なぜこれだけの人的被害が出たのでしょう? 今日の朝日新聞19面、30分間という記事中に避難場所の不安さを指摘してました。海抜0メートルの場所に避難場所を設ける行政の思考停止のなせる業です。津波が来たのも、堤防が壊れたのも、町が灰燼に帰したもの天災で我々にそれをふさぐ術はなかった。しかし、人智は光速を凌いで宇宙を思うことができる。何も5キロも10キロも高台に設置することじゃない。たかが1キロの場所に高校のグランドがあったし、本丸公園という高台もあった。2300人を超える死者不明者は人災なのです。防災措置を怠った前市長とそれをサポートした現市長の責任に帰すべきことなのです。それを良しとした市民に天罰が下ったのでしょうか?
ひるがえって、きちんと対策をしていた釜石市が、いかに被害を防いだかを、思うといい。
→ 釜石市・東中学と小学校−全員が助かった「3つの教え」
→ 小中学生の生存率99.8%は奇跡じゃない
( その要旨: → 大川小はどうするべきだったか? )
釜石市では、きちんと対策をしていたせいで、子供の被害は実質的にはゼロ同然だったのだ。一方、宮城県石巻市の大川小学校や、陸前高田では、避難が遅れて、多数の死者を出した。
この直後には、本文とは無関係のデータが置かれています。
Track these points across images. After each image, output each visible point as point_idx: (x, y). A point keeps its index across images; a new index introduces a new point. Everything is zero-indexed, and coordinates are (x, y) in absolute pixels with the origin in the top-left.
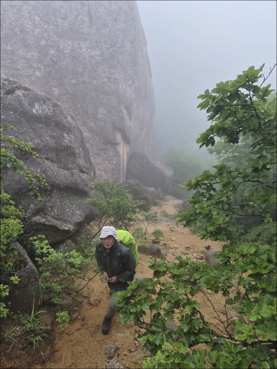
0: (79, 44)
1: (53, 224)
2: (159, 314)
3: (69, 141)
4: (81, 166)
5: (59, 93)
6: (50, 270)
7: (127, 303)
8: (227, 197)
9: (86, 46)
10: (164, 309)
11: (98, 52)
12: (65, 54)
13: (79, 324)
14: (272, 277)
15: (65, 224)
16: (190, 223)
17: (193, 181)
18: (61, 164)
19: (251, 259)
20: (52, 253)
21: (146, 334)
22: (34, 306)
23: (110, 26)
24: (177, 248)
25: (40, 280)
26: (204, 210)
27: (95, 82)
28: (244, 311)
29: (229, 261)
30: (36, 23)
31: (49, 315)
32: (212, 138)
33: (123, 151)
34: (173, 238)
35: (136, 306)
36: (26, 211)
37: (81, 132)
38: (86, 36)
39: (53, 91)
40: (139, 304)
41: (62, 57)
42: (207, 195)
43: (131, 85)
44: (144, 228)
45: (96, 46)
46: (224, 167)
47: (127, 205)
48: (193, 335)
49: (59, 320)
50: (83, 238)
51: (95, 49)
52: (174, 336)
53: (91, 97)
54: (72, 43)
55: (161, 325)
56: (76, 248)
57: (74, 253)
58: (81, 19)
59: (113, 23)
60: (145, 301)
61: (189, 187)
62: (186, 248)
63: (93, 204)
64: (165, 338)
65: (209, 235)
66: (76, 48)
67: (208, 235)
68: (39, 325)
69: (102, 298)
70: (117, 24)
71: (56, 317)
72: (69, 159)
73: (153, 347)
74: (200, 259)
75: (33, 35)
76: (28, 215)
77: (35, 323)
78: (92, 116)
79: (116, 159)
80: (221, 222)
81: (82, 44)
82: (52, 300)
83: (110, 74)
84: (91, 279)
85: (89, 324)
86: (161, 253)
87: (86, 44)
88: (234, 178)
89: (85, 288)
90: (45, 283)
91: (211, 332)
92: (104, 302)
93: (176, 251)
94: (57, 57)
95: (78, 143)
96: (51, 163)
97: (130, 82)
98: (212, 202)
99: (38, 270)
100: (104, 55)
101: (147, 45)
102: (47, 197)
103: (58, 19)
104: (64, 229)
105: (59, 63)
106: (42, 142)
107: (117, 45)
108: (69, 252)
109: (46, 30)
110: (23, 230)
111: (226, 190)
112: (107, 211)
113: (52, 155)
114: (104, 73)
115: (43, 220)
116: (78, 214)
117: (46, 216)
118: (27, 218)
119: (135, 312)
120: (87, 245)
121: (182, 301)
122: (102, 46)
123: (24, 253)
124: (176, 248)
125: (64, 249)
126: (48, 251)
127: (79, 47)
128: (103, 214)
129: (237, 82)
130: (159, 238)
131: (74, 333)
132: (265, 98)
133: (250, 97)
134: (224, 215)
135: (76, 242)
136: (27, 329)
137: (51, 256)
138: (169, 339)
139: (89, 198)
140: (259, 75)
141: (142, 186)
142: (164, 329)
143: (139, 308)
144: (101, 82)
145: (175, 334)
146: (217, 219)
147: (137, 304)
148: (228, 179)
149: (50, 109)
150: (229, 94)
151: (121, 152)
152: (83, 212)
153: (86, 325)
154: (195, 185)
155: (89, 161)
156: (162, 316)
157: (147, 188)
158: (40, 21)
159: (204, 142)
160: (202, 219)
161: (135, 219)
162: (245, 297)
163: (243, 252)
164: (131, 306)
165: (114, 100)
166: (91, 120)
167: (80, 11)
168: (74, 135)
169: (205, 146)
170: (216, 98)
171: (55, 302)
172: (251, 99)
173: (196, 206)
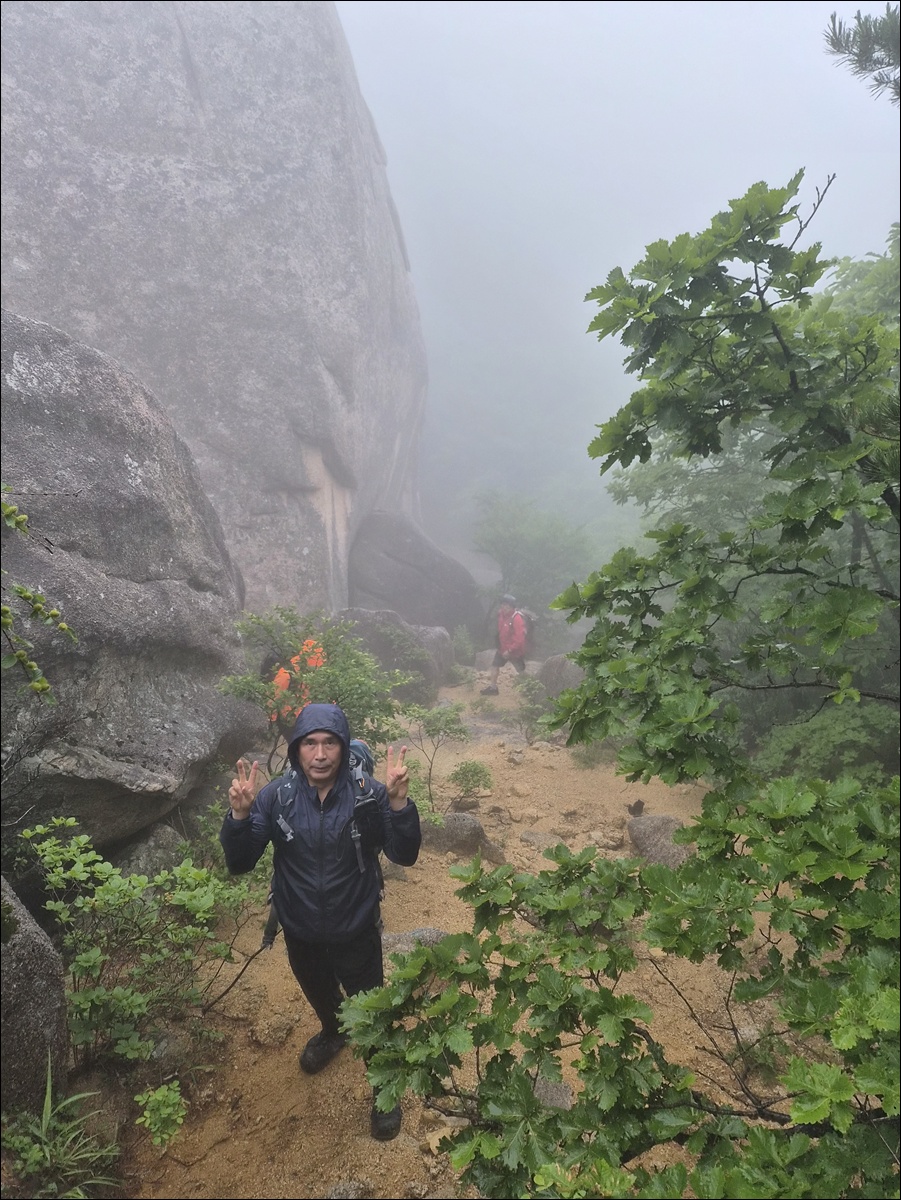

行政の対策が、これほどにも多く、明暗を分けた。
( ※ 釜石では、死んだ子供はゼロではなくて、一人(?)いるが、それは、お年寄りを救おうとしていて、その犠牲になっただけだ。優しさがアダになった形。それは責められない。むしろ、自分の危険を承知していながら、お年寄りを救おうとした、その勇気を称えたい。)
( ※ この勇気ある子供は、どこかの市長とは正反対ですね。……その市長は、自分では危険を理解できず、他人を救おうともしないで、そのあげく、「国のせいだ」なんて責任転嫁するんだから。)